The first quartile cuts the observations such that there are 25% of the observations below and thus 75% above the first quartile. The third quartile, as you have guessed by now, represents the value with 75% of the observations below it and thus 25% of the observations above it. There exists several methods to compute the first and third quartile (which sometimes give slight differences, R for instance uses a different method), but here is I believe the easiest one when computing these statistics by hand:

  1. sort the data in ascending order
  2. compute \(0.25 \cdot n\) and \(0.75 \cdot n\) (i.e., 0.25 and 0.75 times the number of observations)
  3. round up these two numbers to the next whole number
  4. these two numbers represent the rank of the first and third quartile (in the sorted series), respectively

The steps are the same for both an odd and even number of observations. Here is an example with the following series, representing the height in cm of 9 adults:

170.2, 181.5, 188.9, 163.9, 166.4, 163.7, 160.4, 175.8 and 181.5

We first order from lowest to highest:

160.4, 163.7, 163.9, 166.4, 170.2, 175.8, 181.5, 181.5 and 188.9

There are 9 observations so \[0.25 \cdot 9 = 2.25\] and \[0.75 \cdot 9 = 6.75\]

Rounding up to the whole number gives 3 and 7, which represent the rank of the first and third quartiles, respectively. Therefore, the first quartile is 163.9 cm and the third quartile is 181.5 cm.

In conclusion, 25% of adults are less than 163.9 cm tall (and thus 75% of them are more than 163.9 cm tall), while 75% of adults are less than 181.5 cm tall (and thus 25% of them are more than 181.5 cm tall).

\(q_{0.25}\), \(q_{0.75}\) and \(q_{0.5}\)

Note that the first quartile is denoted \(q_{0.25}\) and the third quartile is denoted \(q_{0.75}\) (where \(q\) stands for quartile). As you can see, the median is actually the second quartile and for this reason it is also sometimes denoted \(q_{0.5}\).

A note on deciles and percentiles

Deciles and percentiles are similar to quartiles except that they cuts the data in 10 and 100 equal parts. For instance, the \(4^{th}\) decile (\(q_{0.4}\)) is the value such that there are 40% of the observations below it and thus 60% of the observations above it.

Percentiles follow the same logic. For example, the \(98^{th}\) percentile (\(q_{0.98}\), also sometimes denoted \(P98\)) is the value such that there are 98% of the observations below it and thus 2% of the observations above it. Percentiles are often used for the weight and height of babies, giving precise information to the parents about where their child stands compared to other children of the same age.

Mode

The mode of a series is the value that appears most often. In other words, it is the value that has the highest number of occurrences.

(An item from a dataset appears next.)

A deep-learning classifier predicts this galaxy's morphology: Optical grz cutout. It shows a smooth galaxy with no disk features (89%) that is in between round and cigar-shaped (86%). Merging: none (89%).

Unlike some descriptive statistics that can only be computed for quantitative variables (the mean for instance), the mode can be computed for quantitative and qualitative variables (see a recap of the different types of variables if you do not remember the difference).

Quantitative variables

Given the height of 9 adults:

170, 168, 171, 170, 182, 165, 170, 189 and 167

The mode is 170 because it is the most common value with 3 occurrences. All other values appear only once.

Note that it is possible that a series has no mode or more than one mode:

  • the series 4, 7, 2 and 10 has no mode,
  • the series 4, 2, 2, 8, 11 and 11 has two modes.

Data with two modes are often called bimodal and data with more than two modes are often called multimodal, as opposed to series with one mode which are referred as unimodal.

Qualitative variables

Given the eye color of the 9 adults presented above:

brown, brown, brown, brown, blue, blue, blue, brown and green

Brown is the most frequent color, so the mode is brown.

Dispersion

All previous descriptive statistics helps to get a sense of the location and position of the data. We now present the most common dispersion measures, which help to get a sense of the dispersion and the variability of the data (to which extent a distribution is squeezed or stretched):

  • range
  • standard deviation
  • variance
  • interquartile range
  • coefficient of variation

As for location measures, we detail and compute by hand each of these statistics one by one.

Range

The range is the difference between the maximum and the minimum value:

\[range = max - min\]

Given the height (in cm) of our sample of 6 adults:

188.7, 169.4, 178.6, 181.3, 179 and 173.9

The range is 188.7 \(-\) 169.4 \(=\) 19.3 cm. The advantage of the range is that it is extremely easy to compute it and it gives a precise idea about the “length” of the data. The disadvantage is that it relies on the two most extreme values only, so it is highly sensible to outliers.

Standard deviation

The standard deviation is the most common dispersion measure in statistics. Like the mean for the location measures, if we have to present one statistics which summarizes the spread of the data, it is usually the standard deviation.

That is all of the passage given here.